The Mysteries of Gestingthorpe Roman villa November 28 2014

Reporter: Anne Grimshaw

Gestingthorpe Roman Villa Ashley Cooper Nov 2014
It is always a pleasure to listen to Ashley Cooper talking so passionately about his farm, his father, their mutual interest in history and their archaeological finds around the Roman villa on their land at Gestingthorpe.
    Ashley illustrated his talk on November 28th with photos of the villa’s remains, the excavations, finds and artefacts but even more vivid were the beautiful watercolours by Benjamin Perkins of what had probably taken place on the site at certain dates throughout the centuries. These paintings were meticulous in detail and incorporated finds, discoveries and what was known from other sources in the context of the time and the villa.
    It all began with Ashley’s father, Harold, in (I think) 1947 ploughing. Red (and some white) tiles came to the surface – what were they? Harold did not simply ignore them for, being of an enquiring mind, set about finding out what they were – they proved to be Roman roof tiles. His initial query snowballed into a full-blown archaeological excavation but without the sophisticated techniques of today.
    The villa threw up lots of stylii (writing tools), a hypocaust heating system, pudding-stone querns for milling cereals, storage jars, weighing scales, horse harness decorations, tweezers, nail clippers – and many other items of everyday life in Roman Gestingthorpe. A painting showed a very elegant Roman lady wearing a locally found necklace, hairpins and a fish brooch. Was she an early Christian Romano-British woman?

Gestingthorpe was a market and settlement on a main road, the line of which can be followed but where was the road? There is no sign of it and so it may have been a ‘green road’ that would have left no trace.

    The most exciting find was part of a mould. What had it been used for? Making bronze statuettes of the god of wine, Bacchus.

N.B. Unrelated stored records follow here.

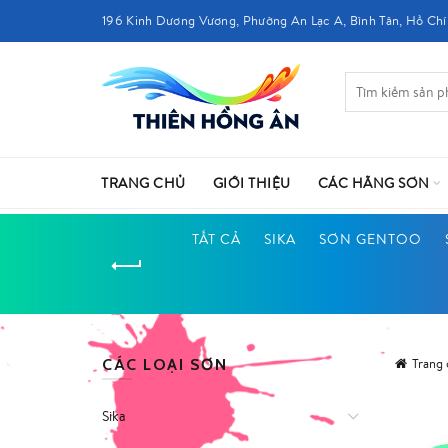
196 Kinh Dương Vương, Phường An Lạc A, Bình Tân, Hồ Chí
TRANG CHỦ
GIỚI THIỆU
CÁC HÃNG SƠN
TẤT CẢ
SIKA
SƠN GENTOO
CÁC LOẠI SƠN
Trang
Sika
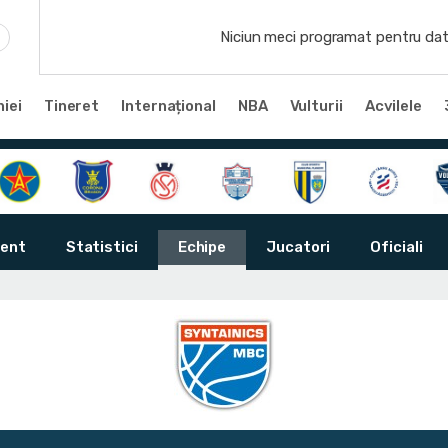
Niciun meci programat pentru dat
iei
Tineret
Internațional
NBA
Vulturii
Acvilele
ent
Statistici
Echipe
Jucatori
Oficiali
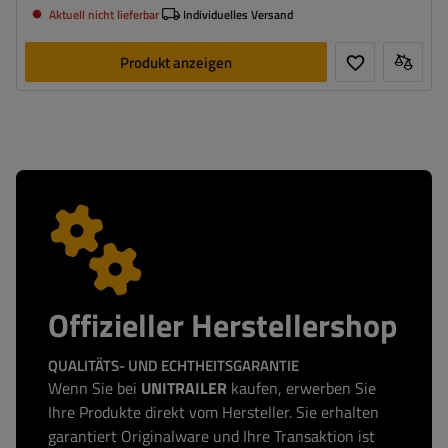
Aktuell nicht lieferbar
Individuelles Versand
Produkt anzeigen
Offizieller Herstellershop
QUALITÄTS- UND ECHTHEITSGARANTIE
Wenn Sie bei
UNITRAILER
kaufen, erwerben Sie
Ihre Produkte direkt vom Hersteller. Sie erhalten
garantiert Originalware und Ihre Transaktion ist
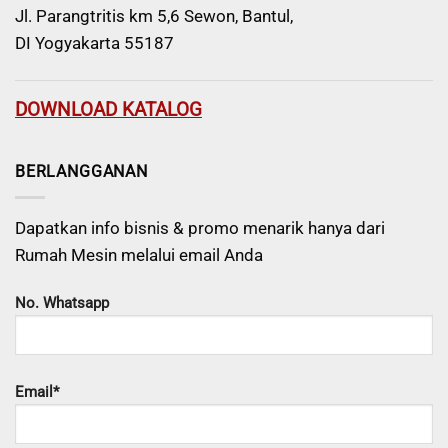
Jl. Parangtritis km 5,6 Sewon, Bantul,
DI Yogyakarta 55187
DOWNLOAD KATALOG
BERLANGGANAN
Dapatkan info bisnis & promo menarik hanya dari
Rumah Mesin melalui email Anda
No. Whatsapp
Email*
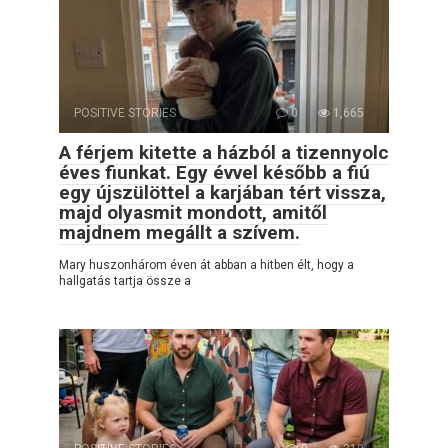
POSITIVE STORIES
0
1,665
A férjem kitette a házból a tizennyolc
éves fiunkat. Egy évvel később a fiú
egy újszülöttel a karjában tért vissza,
majd olyasmit mondott, amitől
majdnem megállt a szívem.
Mary huszonhárom éven át abban a hitben élt, hogy a
hallgatás tartja össze a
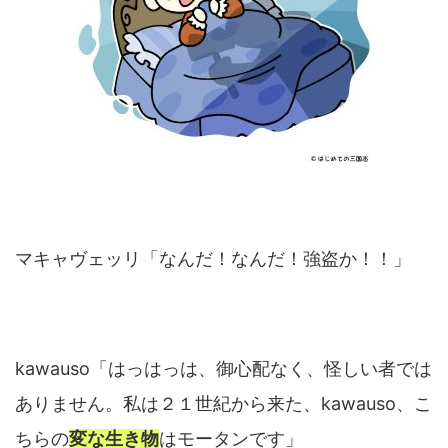
マキャヴェッリ「なんだ！なんだ！強盗か！！」
kawauso「はっはっは、御心配なく、怪しい者では
ありません。私は２１世紀から来た、kawauso、こ
ちらの
変な生き物
はモータンです」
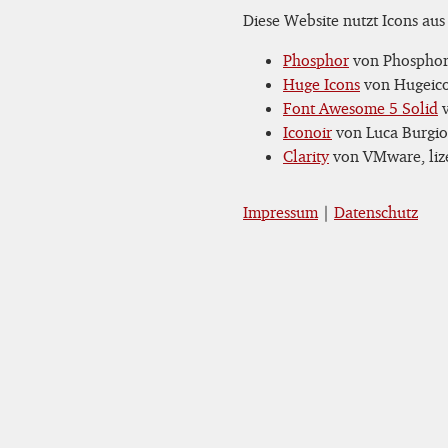
Diese Website nutzt Icons aus
Phosphor
von Phosphor 
Huge Icons
von Hugeicon
Font Awesome 5 Solid
v
Iconoir
von Luca Burgio,
Clarity
von VMware, lize
Impressum
|
Datenschutz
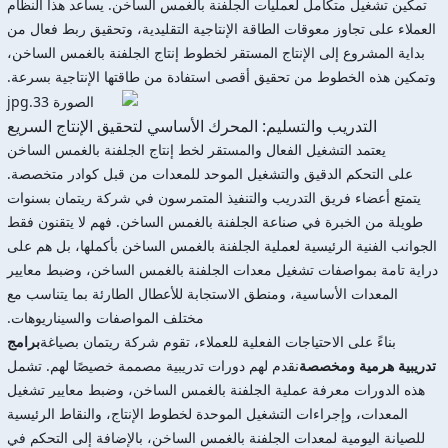
تمكين تشغيل متكامل لعمليات الجلفنة بالغمس الساخن. يساعد هذا النظام
العملاء على تجاوز معوقات الطاقة الإنتاجية التقليدية، وتحقيق ربط فعال من
بداية المشروع إلى الإنتاج المستقر لخطوط إنتاج الجلفنة بالغمس الساخن،
وتمكين هذه الخطوط من تحقيق أقصى استفادة من طاقتها الإنتاجية بسرعة.
التدريب والتسليم: المحرك الأساسي لتحقيق الإنتاج السريع
يعتمد التشغيل الفعال والمستقر لخط إنتاج الجلفنة بالغمس الساخن
على التحكم الدقيق والتشغيل الموحد للمعدات من قبل كوادر متخصصة.
يتمتع أعضاء فريق التدريب والتنفيذ المتمرسون في شركة ريتمان بسنوات
طويلة من الخبرة في صناعة الجلفنة بالغمس الساخن. فهم لا يتقنون فقط
الجوانب الفنية الرئيسية لعملية الجلفنة بالغمس الساخن بأكملها، بل هم على
دراية تامة بمواصفات تشغيل معدات الجلفنة بالغمس الساخن، وضبط معايير
المعدات الأساسية، ومنطق الاستجابة للأعطال الطارئة بما يتناسب مع
مختلف المواصفات والسيناريوهات.
بناءً على الاحتياجات الفعلية للعملاء، تقوم شركة ريتمان بصياغة
برامج
تدريبية هرمية ومخصصة
نقدم لهم دورات تدريبية مصممة خصيصًا لهم. تشمل
هذه الدورات معرفة عملية الجلفنة بالغمس الساخن، وضبط معايير تشغيل
المعدات، وإجراءات التشغيل الموحدة لخطوط الإنتاج، والنقاط الرئيسية
للصيانة اليومية لمعدات الجلفنة بالغمس الساخن، بالإضافة إلى التحكم في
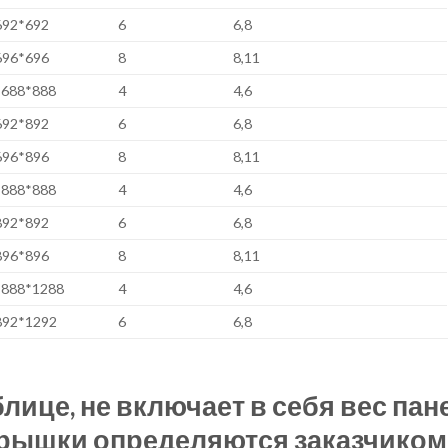
692*692
6
6,8
696*696
8
8,11
688*888
4
4,6
692*892
6
6,8
696*896
8
8,11
888*888
4
4,6
892*892
6
6,8
896*896
8
8,11
888*1288
4
4,6
892*1292
6
6,8
блице, не включает в себя вес пан
крышки определяются заказчиком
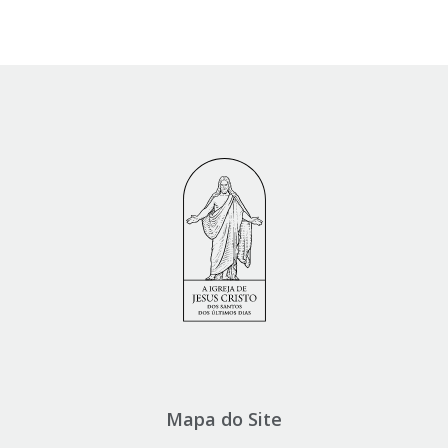
Mapa do Site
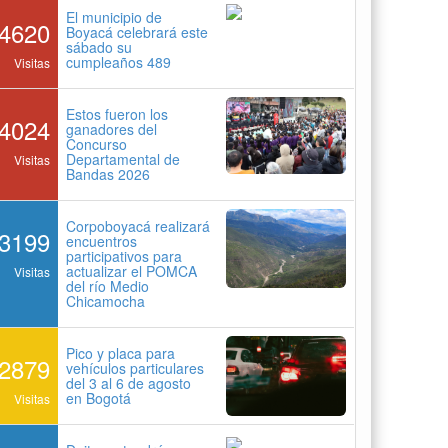
El municipio de
4620
Boyacá celebrará este
sábado su
cumpleaños 489
Visitas
Estos fueron los
4024
ganadores del
Concurso
Departamental de
Visitas
Bandas 2026
Corpoboyacá realizará
3199
encuentros
participativos para
actualizar el POMCA
Visitas
del río Medio
Chicamocha
Pico y placa para
2879
vehículos particulares
del 3 al 6 de agosto
en Bogotá
Visitas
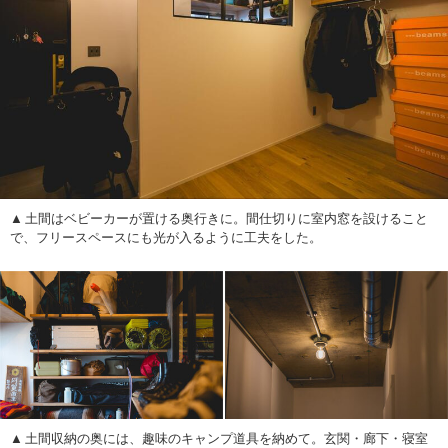
土間はベビーカーが置ける奥行きに。間仕切りに室内窓を設けること
で、フリースペースにも光が入るように工夫をした。
土間収納の奥には、趣味のキャンプ道具を納めて。玄関・廊下・寝室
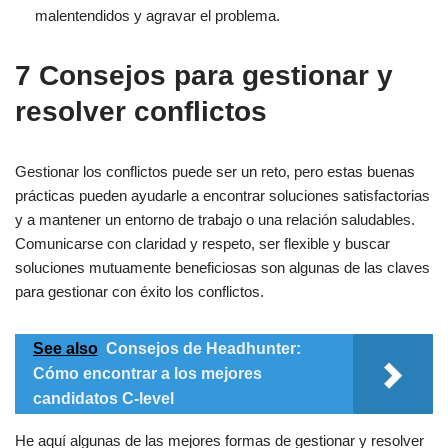
malentendidos y agravar el problema.
7 Consejos para gestionar y
resolver conflictos
Gestionar los conflictos puede ser un reto, pero estas buenas
prácticas pueden ayudarle a encontrar soluciones satisfactorias
y a mantener un entorno de trabajo o una relación saludables.
Comunicarse con claridad y respeto, ser flexible y buscar
soluciones mutuamente beneficiosas son algunas de las claves
para gestionar con éxito los conflictos.
See also
Consejos de Headhunter:
Cómo encontrar a los mejores
candidatos C-level
He aquí algunas de las mejores formas de gestionar y resolver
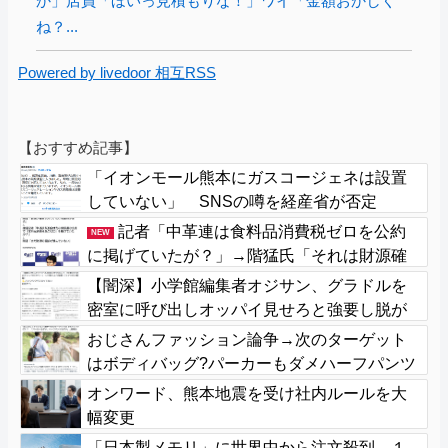
か」店員「ほいっ見積もりな！」ワイ「金額おかしく
ね？...
Powered by livedoor 相互RSS
【おすすめ記事】
「イオンモール熊本にガスコージェネは設置
していない」 SNSの噂を経産省が否定
記者「中革連は食料品消費税ゼロを公約
NEW
に掲げていたが？」→階猛氏「それは財源確
保という条件付き」
【闇深】小学館編集者オジサン、グラドルを
密室に呼び出しオッパイ見せろと強要し脱が
せるｗｗｗｗ
おじさんファッション論争→次のターゲット
はボディバッグ?パーカーもダメハーフパンツ
もダメ悲鳴も
オンワード、熊本地震を受け社内ルールを大
幅変更
「日本製メモリ」に世界中から注文殺到、１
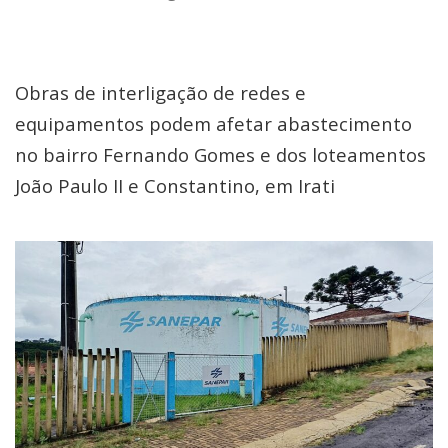
Obras de interligação de redes e
equipamentos podem afetar abastecimento
no bairro Fernando Gomes e dos loteamentos
João Paulo II e Constantino, em Irati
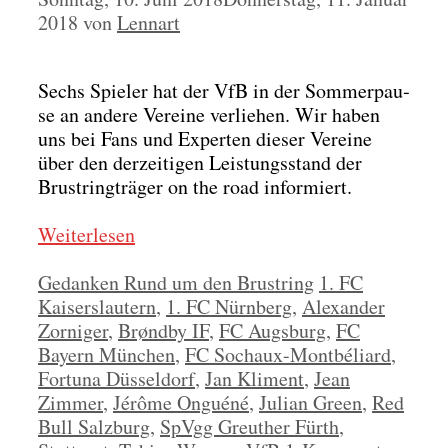
2018
von
Lennart
Sechs Spie­ler hat der VfB in der Som­mer­pau­
se an ande­re Ver­ei­ne ver­lie­hen. Wir haben
uns bei Fans und Exper­ten die­ser Ver­ei­ne
über den der­zei­ti­gen Leis­tungs­stand der
Brust­ring­trä­ger on the road infor­miert.
Wei­ter­le­sen
Kategorien
Schlagwörter
Gedanken Rund um den Brustring
1. FC
Kaiserslautern
,
1. FC Nürnberg
,
Alexander
Zorniger
,
Brøndby IF
,
FC Augsburg
,
FC
Bayern München
,
FC Sochaux-Montbéliard
,
Fortuna Düsseldorf
,
Jan Kliment
,
Jean
Zimmer
,
Jérôme Onguéné
,
Julian Green
,
Red
Bull Salzburg
,
SpVgg Greuther Fürth
,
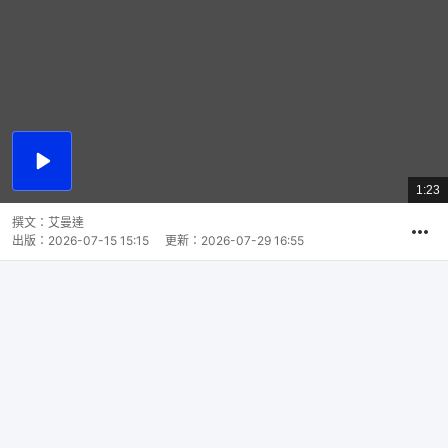
播
放
1:23
總
影
共
片
時
撰文：
艾曼達
間
出版：
2026-07-15 15:15
更新：
2026-07-29 16:55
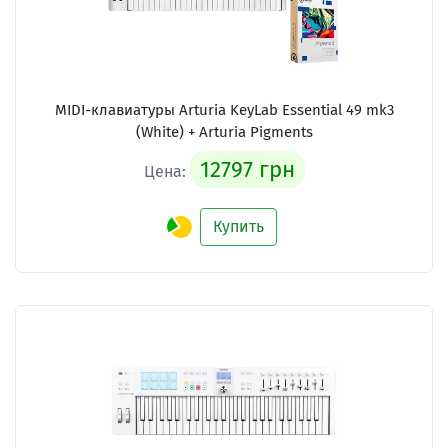
MIDI-клавиатуры Arturia KeyLab Essential 49 mk3
(White) + Arturia Pigments
12797 грн
Цена:
Купить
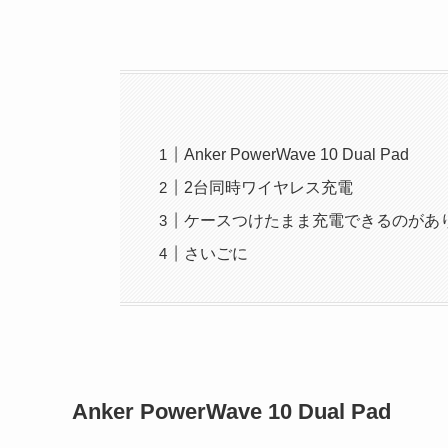
Anker PowerWave 10 Dual Pad
2台同時ワイヤレス充電
ケースつけたまま充電できるのがあ
さいごに
Anker PowerWave 10 Dual Pad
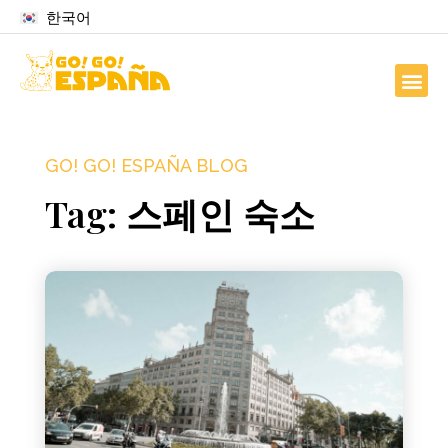
한국어
GO! GO! ESPAÑA BLOG
Tag: 스페인 숙소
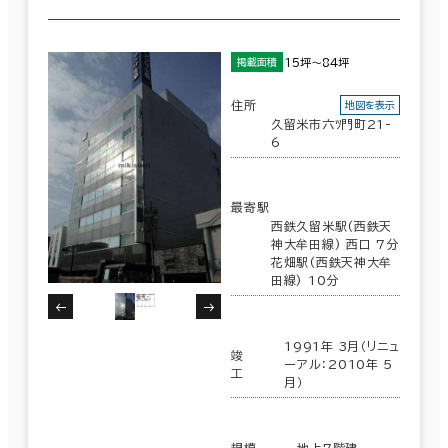
15坪～84坪
掲載面積
住所
地図を表示
久留米市六ﾂ門町21-
6
最寄駅
西鉄久留米駅(西鉄天
神大牟田線) 西口 7分
花畑駅(西鉄天神大牟
田線) 10分
1991年 3月（リニュ
竣
ーアル：2010年 5
工
月）
規模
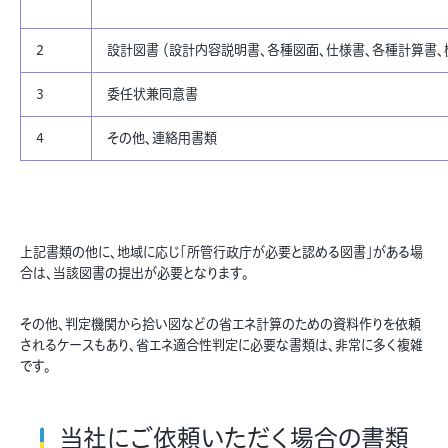
2
設計図書 （設計内容説明書、各種図面、仕様書、各種計算書、
3
委任状兼同意書
4
その他、連絡用書類
上記書類の他に、地域に応じ「所管行政庁が必要と認める図書」がある場
合は、当該図書の提出が必要となります。
その他、判定機関から拾い図などの省エネ計算のための資料作りを依頼
されるケースもあり、省エネ適合性判定に必要な書類は、非常に多く複雑
です。
当社にご依頼いただく場合の書類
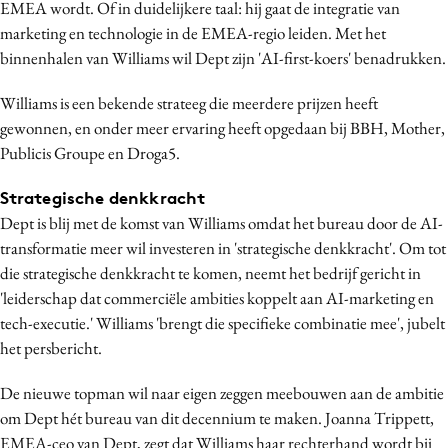
EMEA wordt. Of in duidelijkere taal: hij gaat de integratie van
Bureaus
marketing en technologie in de EMEA-regio leiden. Met het
Campagnes
binnenhalen van Williams wil Dept zijn 'AI-first-koers' benadrukken.
Carriere
Williams is een bekende strateeg die meerdere prijzen heeft
Contentmarketing
gewonnen, en onder meer ervaring heeft opgedaan bij BBH, Mother,
Craft
Publicis Groupe en Droga5.
Customer Experience
Strategische denkkracht
Data & Insights
Dept is blij met de komst van Williams omdat het bureau door de AI-
Design
transformatie meer wil investeren in 'strategische denkkracht'. Om tot
Digital transformation
die strategische denkkracht te komen, neemt het bedrijf gericht in
Diversiteit
'leiderschap dat commerciële ambities koppelt aan AI-marketing en
Effectiviteit
tech-executie.' Williams 'brengt die specifieke combinatie mee', jubelt
het persbericht.
Gedragsverandering
Influencer marketing
De nieuwe topman wil naar eigen zeggen meebouwen aan de ambitie
Interne communicatie
om Dept hét bureau van dit decennium te maken. Joanna Trippett,
Martech
EMEA-ceo van Dept, zegt dat Williams haar rechterhand wordt bij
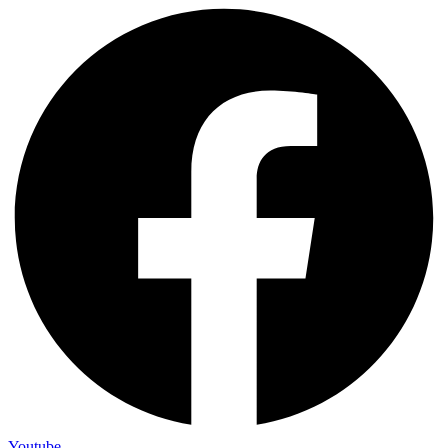
Youtube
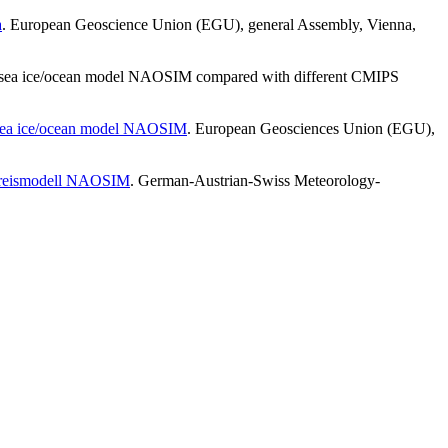
a
. European Geoscience Union (EGU), general Assembly, Vienna,
: the sea ice/ocean model NAOSIM compared with different CMIPS
the sea ice/ocean model NAOSIM
. European Geosciences Union (EGU),
eereismodell NAOSIM
. German-Austrian-Swiss Meteorology-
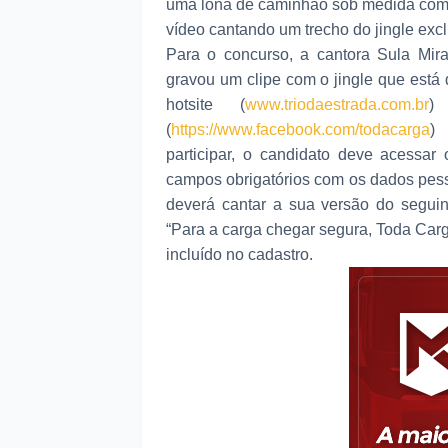
uma lona de caminhão sob medida com 
vídeo cantando um trecho do jingle exc
Para o concurso, a cantora Sula Mira
gravou um clipe com o jingle que está 
hotsite (
www.triodaestrada.com.br
)
(
https://www.facebook.com/todacarga
)
participar, o candidato deve acessar 
campos obrigatórios com os dados pesso
deverá cantar a sua versão do seguin
“Para a carga chegar segura, Toda Carg
incluído no cadastro.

At the time of discovery, the mould was the first evidence that the sophisticated lost-wax process had been used in Roman Britain.
    Ashley’s last slide was a painting showing the villa in its last days: its roof had caved in, its walls were falling down, plants were growing all over it, a door hung on by one hinge. Ashley said that if he could go back in time he would love to speak to the last person who closed that door as he left Gestingthorpe Roman villa for the last time about 1,600 years ago…
Addendum: In 2014 Ashley was awarded the prestigious Farming and Wildlife Advisory Group’s ‘Silver Lapwing’ Farming and Conservation Award by His Grace The Duke of Westminster.  The award, sponsored by Waitrose, recognises the extensive efforts Ashley makes to protect and enhance the countryside. The farm was chosen from a national shortlist of four farms, each selected for demonstrating outstanding commitment to good environmental practices, alongside the production of food.